The state's Department of Education sent out a guidance to districts in December on how to implement this policy, working with environmental and health officials on the guidance, said Chandler Hopper, deputy director of communications at the department.
In terms of enforcing the law, Hopper told WPLN, "The law is specific to action that must be taken by a school district, and it does not specify a role for the state."
She said the guidance does not include dates by which school boards have to have policies in place or testing must commence. Among the 1,800 public schools in Tennessee, Hopper said, "We do not have an overall building count nor a count of facilities that were built prior to Jan. 1, 1998."

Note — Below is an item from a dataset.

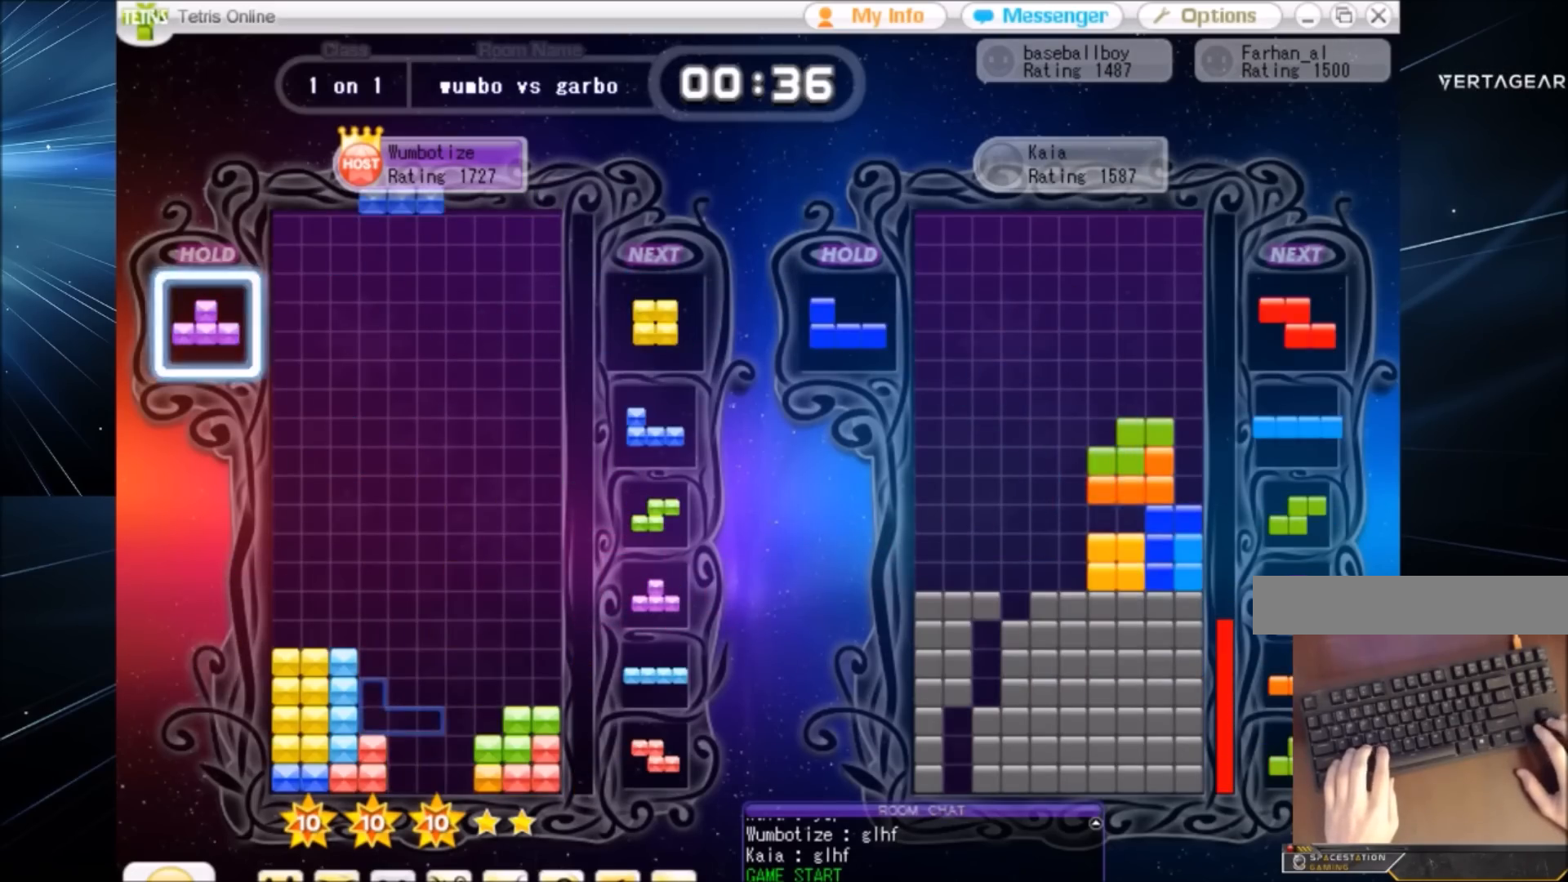
{"keys": ["down", "right"], "events": [[167, "right", "down"], [467, "down", "down"]]}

Metro Nashville has been doing testing since at least 2016, but the majority of school systems in the state haven’t been, according to NewsChannel 5. Those include Rutherford County Schools, where district spokesman James Evans says he doesn't think the new law will be much of a burden.
"What I think is great about this policy is that, since we are doing this routinely now as part of this, it will help alert us to any sort of issues. Of course we don’t want to put any students or employees in danger," Evans said.
He says his district can easily fold this task into existing operations because it's large enough to have its own engineering staff.
"We do have an engineering and construction department already. They will be doing is as part of their other tests they do for other things," he said.
If schools find their lead levels exceed state standards, they must tell education, health and environmental officials within 24 hours and notify parents within five business days.